Whatever else this book may claim to be or not, one thing is for sure: It is the fruit of collegial solidarity – the type of comradeship which is said to be vanishing from the sphere of intellectual production due to the fatally competitive nature of the neoliberal academic labor markets. It is my way of thanking my colleagues for collectively fighting against this structural fate, and for letting me again believe in the optimism of the will. My heartfelt gratitude and appreciation go to my fellow Academics for Peace members abroad and in Turkey, and to our marvelous lawyers/friends who voluntarily took up our cases and fought for us incessantly, for maintaining an unprecedented kind of solidarity under impossible circumstances. I hereby would also like to thank a number of our international colleagues for their sincere and sympathetic interest in our situation, and to the teams at Scholars at Risk and Scholar Rescue Fund for their support and consistent guide.

I would like to express my gratitude to the series editor Mehdi P. Amineh, the acquisition editor Jason Prevost, and assistant editor Jennifer Obdam for their guidance and support throughout the publication procedure. I also want to thank the reviewers for taking the time to read and comment on my book despite their probably very tight schedules. They certainly challenged me to rethink some of the points and re-emphasize the main arguments. Their candid efforts to contribute to my work is much appreciated.

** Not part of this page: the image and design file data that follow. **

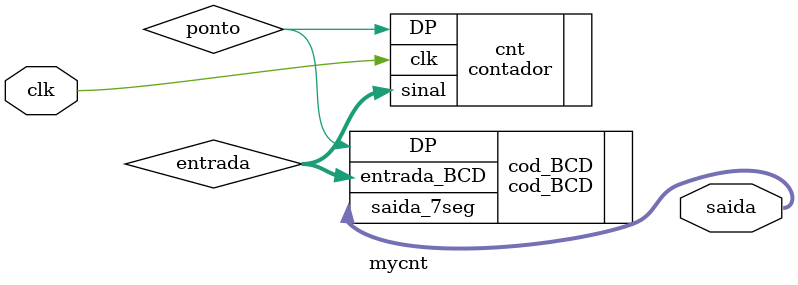
<source format=v>
module mycnt(
        output [7:0] saida,
        input clk
);
wire ponto;
wire [3:0] entrada;


cod_BCD cod_BCD (
    .saida_7seg(saida),
    .entrada_BCD(entrada),
    .DP(ponto) 
);

contador cnt(
        .sinal(entrada),
        .DP(ponto),
        .clk(clk) 
    );

endmodule
</source>
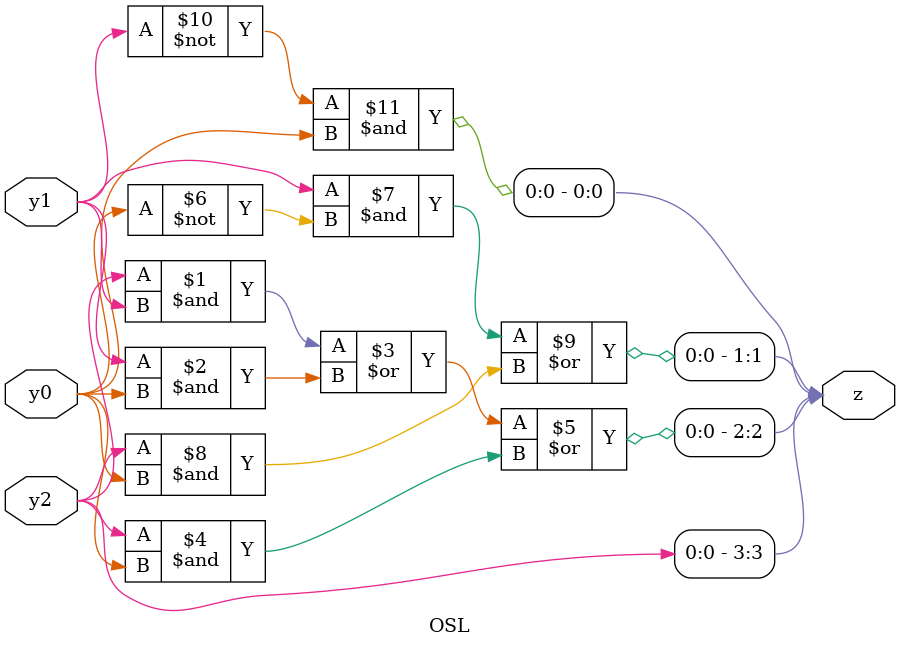
<source format=v>
module OSL(y2, y1, y0, z);
     input y2, y1, y0;
     output [3:0] z;
	  
     assign z[3]= y2;
     assign z[2] = (y2&y1)|(y1&y0)|(y2&y0);
     assign z[1] = (y1&~y0)|(y2&y0);
     assign z[0] = ~y1&y0;
	  
endmodule


</source>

I also want to express my deepest thanks to the colleagues at the Department of Political Science, Law, and International Studies of the University of Padova for providing me a “home” that was so hard to say goodbye to. But there is one person to whom my gratitude is beyond words: I will forever be indebted to Prof. Dr. Claudia Padovani for setting an incredible example of intellectual responsibility, good will, camaraderie, and solid friendship. Without her openhearted approach to human relationships and her candid efforts to create spaces of solidarity, I wouldn’t have even had the inspiration to write this book.

A very special gratitude goes out to my dear family for their endless love, support and understanding: I owe it all to them.